O esquema era profissional e sofisticado:

  • Usavam histórias reais ou inventadas de pessoas em situação de vulnerabilidade, com destaque para crianças com doenças graves;
  • Criavam campanhas em páginas com nomes como “Clube de Doadores”, “Doadores com Amor” e “Unidos pelo Amor”, impulsionando os anúncios para amplo alcance;
  • Ao clicar, o doador era levado para sites falsos que imitavam plataformas legítimas;
  • Os valores, via Pix ou QR Code, caíam diretamente em contas controladas pelo grupo — nunca chegavam às pessoas retratadas.

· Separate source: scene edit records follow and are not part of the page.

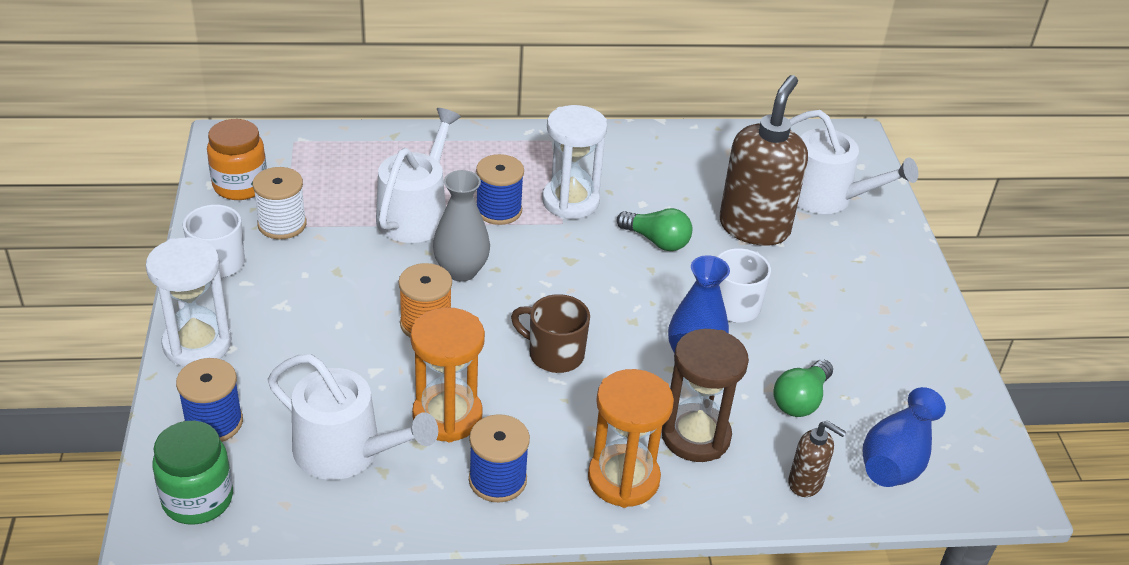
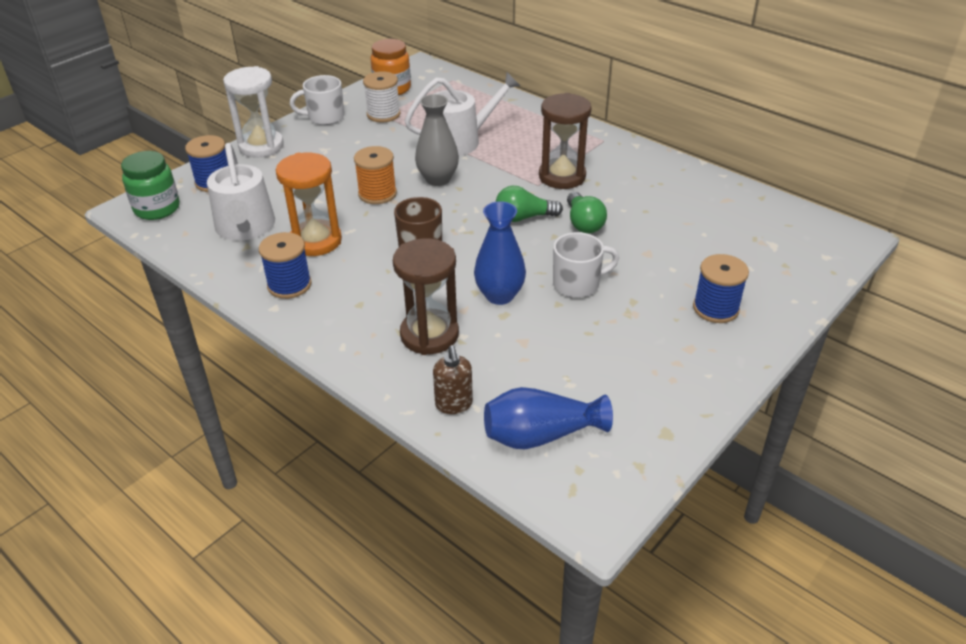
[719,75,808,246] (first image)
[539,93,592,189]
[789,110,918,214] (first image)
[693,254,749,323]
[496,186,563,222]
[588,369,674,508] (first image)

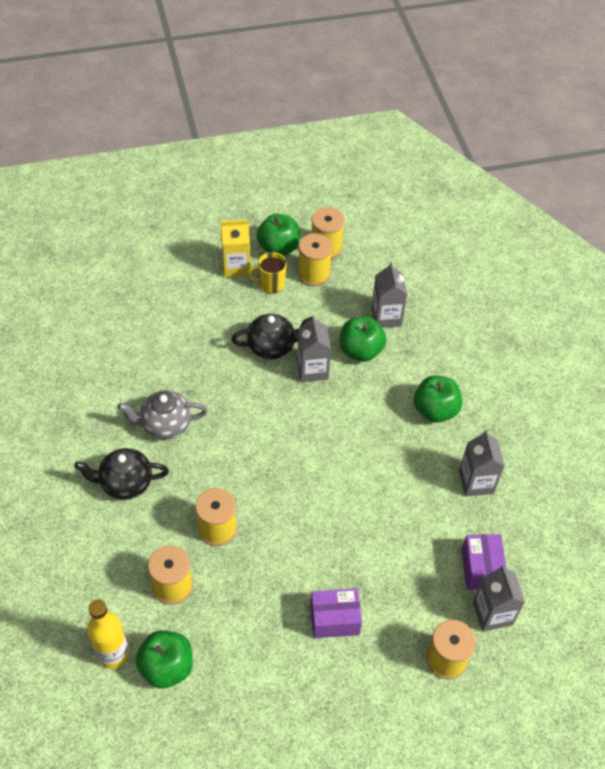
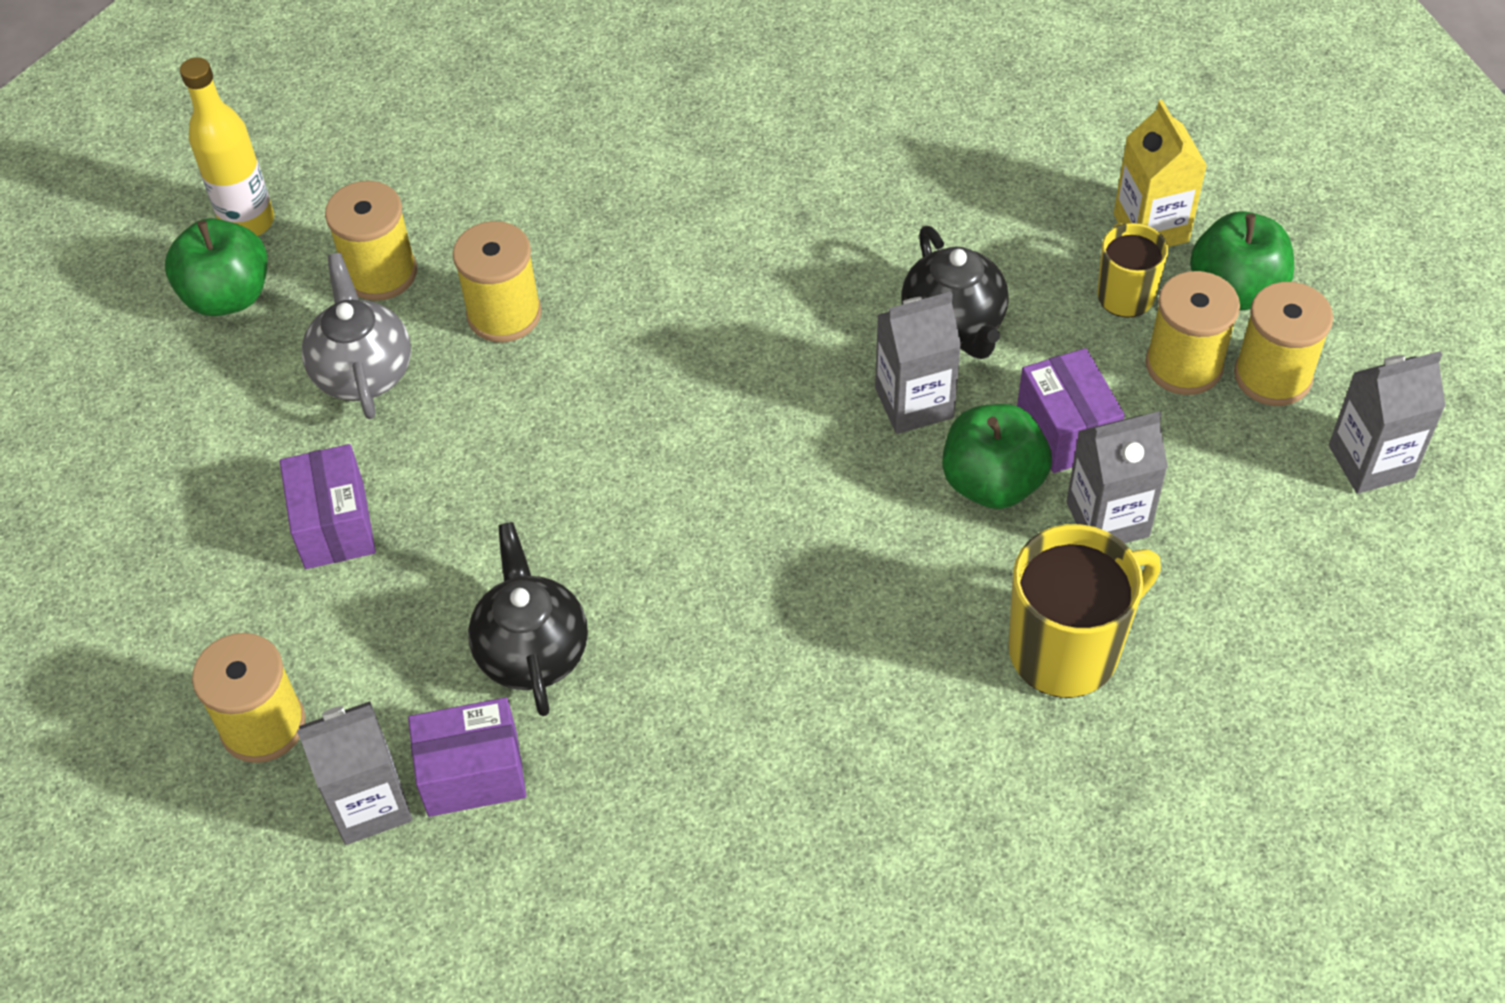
[414,376,462,423] (first image)
[302,253,411,419]
[1329,351,1446,494]
[468,522,588,716]
[1017,348,1125,473]
[1009,524,1161,698]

Para dificultar a rastreabilidade, usavam empresas de fachada, contas de terceiros, intermediadoras de pagamento, domínios estrangeiros, proxies e ferramentas de camuflagem digital.

Valores desviados

Só na campanha que deu origem ao inquérito, foram rastreados ao menos R$ 294,5 mil. Já a empresa apontada como centro financeiro do grupo movimentou mais de R$ 1,7 milhão no período investigado.

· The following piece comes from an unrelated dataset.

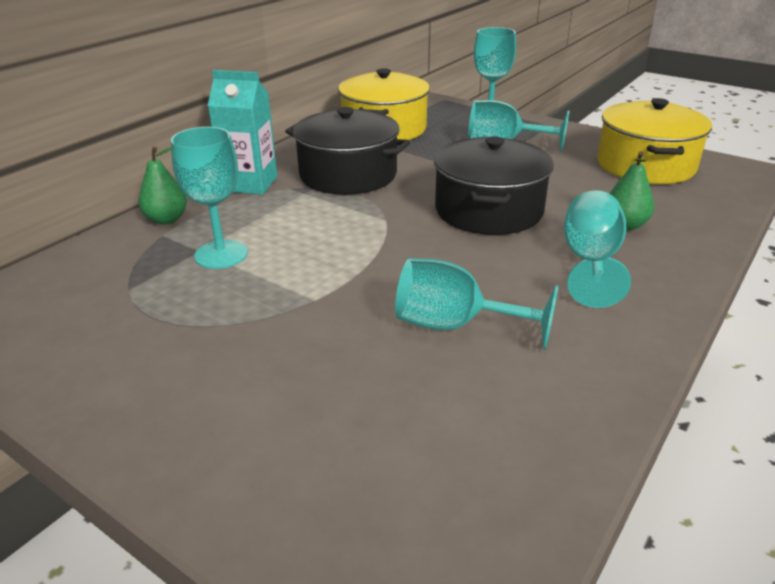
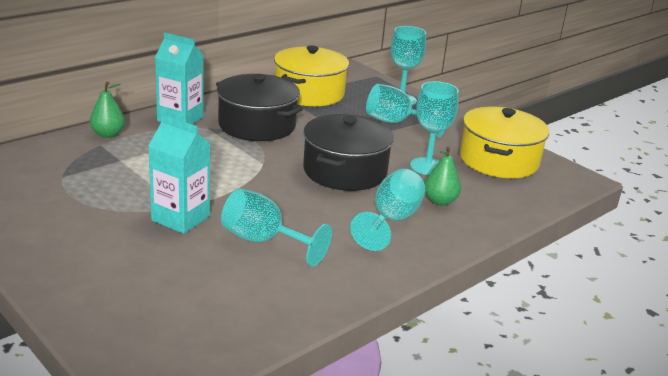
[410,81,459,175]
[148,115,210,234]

As investigações também encontraram provas de que o grupo já pesquisava novas vítimas para continuar as fraudes.

🛡️ Como identificar campanhas falsas e evitar golpes

Fique atento aos sinais de alerta e siga essas orientações antes de doar:

Sinais de suspeita

  • Pressão emocional ou urgência: Frases como “doe agora ou não dará tempo”, “prazo acaba hoje” — entidades sérias não obrigam doação imediata.
  • Falta de dados claros: Sem nome completo do responsável, CPF/CNPJ, vínculo com hospitais ou instituições, sem explicação de como o dinheiro será usado.
  • Sites parecidos mas não iguais: Endereços com erros, terminações estranhas ou nomes quase iguais aos oficiais; erros de português e design amador também são comuns.
  • Pagamento direto a pessoa física: Pedido de Pix para CPF ou conta pessoal, em vez de instituição reconhecida; evite QR Codes enviados em publicações sem conferir o destinatário.
  • Imagens suspeitas: Muitas vezes as fotos são roubadas — pesquise a imagem separadamente no Google Imagens para ver se aparece em outras histórias.
  • Contas novas: Perfis criados há pouco tempo, sem histórico de atualizações ou provas do uso dos recursos.

O que fazer para confirmar a veracidade

  1. Busque notícias: Se for caso de saúde ou emergência, geralmente há cobertura em veículos confiáveis ou informação no hospital envolvido.
  2. Confira a chave Pix: Verifique se o nome e CPF/CNPJ coincidem com a campanha; nunca confie apenas na mensagem que acompanha o código.
  3. Procure canais oficiais: Acesse diretamente o site da instituição ou contate o hospital para confirmar se a campanha existe; não clique em links recebidos por redes sociais ou mensagens.
  4. Peça provas: Relatórios médicos, notas fiscais, recibos e atualizações periódicas são exigidos por campanhas legítimas.

Se encontrar algo suspeito

Denuncie à plataforma onde a campanha foi publicada, registre ocorrência na Delegacia de Defraudações ou na Deam, e avise parentes e amigos — compartilhar sem checar pode ajudar a espalhar o golpe.